Debian Lenny – network interfaces(eth) are in DOWN state

debian-lennynetworking

Folks, I'm facing a very weird problem with one of my production servers(it's Debian Lenny) – after reboot network interfaces(eth0,eth1) are in DOWN state.

Looks like an Intel based networking adapter is installed on the server, lspci lists it as follows:

Ethernet controller: Intel Corporation Device 10c9 (rev 01)

The kernel driver responsible for this adapter is "igb". lsmod shows that "igb" module is present. I tried "modprobe -r igb && modprobe igb", network interfaces first disappear then appear, but they are in DOWN state again.

What could go wrong? It used to be working just fine. How can this be fixed?

I'm using KVM IP and can't really copy the full dmesg output from the Java Applet. Running "dmesg | grep eth" shows nothing unusual, here is its output:

[    2.137021] igb 0000:05:00.0: eth0: (PCIe:2.5Gb/s:Width x4) 00:25:90:1d:3e:c2
[    2.137100] igb 0000:05:00.0: eth0: PBA No: 0100ff-0ff
[    2.320508] igb 0000:05:00.1: eth1: (PCIe:2.5Gb/s:Width x4) 00:25:90:1d:3e:c3
[    2.320587] igb 0000:05:00.1: eth1: PBA No: 0100ff-0ff

UPDATE: Some additional information about the server. I'm using OpenVZ patched version of the kernel but I think it has nothing to do about it. I tried to boot using the non patched version of kernel and nothing changed, interfaces are still DOWN.

But that's not the full story. Even "lo" interface is DOWN. lsmod shows that loop module is running. I tried "modprobe -r loop && modprobe loop" but loop device is still DOWN.

Best Answer

I have found the answer to this problem.

My network was in DOWN state after reboot because... /sbin/ifup was missing. I played with installing some packages from the "testing" repository using aptitude and it looks like it removed the "ifupdown" package! And /etc/init.d/networking quietly exits if /sbin/ifup is missing. That's why I could not manually enable network interfaces.

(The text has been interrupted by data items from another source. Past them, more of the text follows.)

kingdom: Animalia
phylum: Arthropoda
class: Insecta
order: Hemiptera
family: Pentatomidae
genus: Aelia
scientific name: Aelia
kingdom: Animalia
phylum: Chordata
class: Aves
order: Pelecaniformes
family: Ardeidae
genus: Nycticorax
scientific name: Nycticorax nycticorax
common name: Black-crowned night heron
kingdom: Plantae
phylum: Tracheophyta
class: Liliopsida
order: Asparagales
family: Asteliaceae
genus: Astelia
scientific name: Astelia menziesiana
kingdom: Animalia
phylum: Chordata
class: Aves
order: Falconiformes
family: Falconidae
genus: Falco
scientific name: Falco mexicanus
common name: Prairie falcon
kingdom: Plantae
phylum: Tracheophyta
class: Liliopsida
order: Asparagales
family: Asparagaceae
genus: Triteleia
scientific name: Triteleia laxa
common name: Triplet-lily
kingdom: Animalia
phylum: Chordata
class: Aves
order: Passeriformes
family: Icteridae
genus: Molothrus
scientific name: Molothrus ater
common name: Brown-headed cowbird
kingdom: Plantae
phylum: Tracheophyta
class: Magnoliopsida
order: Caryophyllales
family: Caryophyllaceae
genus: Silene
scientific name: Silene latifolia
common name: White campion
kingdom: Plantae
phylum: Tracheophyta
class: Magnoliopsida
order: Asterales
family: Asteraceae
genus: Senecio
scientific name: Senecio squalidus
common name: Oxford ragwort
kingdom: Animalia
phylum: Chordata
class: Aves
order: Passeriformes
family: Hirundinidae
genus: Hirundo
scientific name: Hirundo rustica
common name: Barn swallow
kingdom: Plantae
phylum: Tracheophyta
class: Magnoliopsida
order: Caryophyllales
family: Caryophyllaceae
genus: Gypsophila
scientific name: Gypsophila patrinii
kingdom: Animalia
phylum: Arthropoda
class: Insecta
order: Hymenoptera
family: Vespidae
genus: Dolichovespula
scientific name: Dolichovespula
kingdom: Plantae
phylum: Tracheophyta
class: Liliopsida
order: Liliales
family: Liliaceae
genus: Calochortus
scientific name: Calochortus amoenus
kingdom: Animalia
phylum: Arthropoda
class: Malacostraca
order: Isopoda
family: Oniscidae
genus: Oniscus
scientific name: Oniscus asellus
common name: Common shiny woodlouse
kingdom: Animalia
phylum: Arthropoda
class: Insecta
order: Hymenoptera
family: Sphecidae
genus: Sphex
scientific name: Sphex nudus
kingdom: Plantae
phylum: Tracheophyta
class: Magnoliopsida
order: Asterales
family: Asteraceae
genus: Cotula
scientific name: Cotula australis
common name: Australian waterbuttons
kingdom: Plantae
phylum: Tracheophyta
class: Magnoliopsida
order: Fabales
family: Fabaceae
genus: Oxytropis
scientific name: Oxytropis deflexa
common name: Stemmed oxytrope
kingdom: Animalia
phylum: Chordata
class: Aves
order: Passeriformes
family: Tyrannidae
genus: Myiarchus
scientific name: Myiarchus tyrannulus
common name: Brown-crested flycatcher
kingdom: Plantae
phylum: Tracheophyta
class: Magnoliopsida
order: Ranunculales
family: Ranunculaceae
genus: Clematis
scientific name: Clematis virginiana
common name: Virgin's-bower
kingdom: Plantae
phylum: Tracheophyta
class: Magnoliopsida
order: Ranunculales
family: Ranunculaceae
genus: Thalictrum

This is how I fixed this weird situation. First, I enabled networking by manually running "ifconfig up lo", "ifconfig up eth0". Second, I assigned addresses to these interfaces by running "ip a add ...". Third, I setup the default route using "ip route add ...". And in the end I reinstalled the "ifupdown" package using apt-get.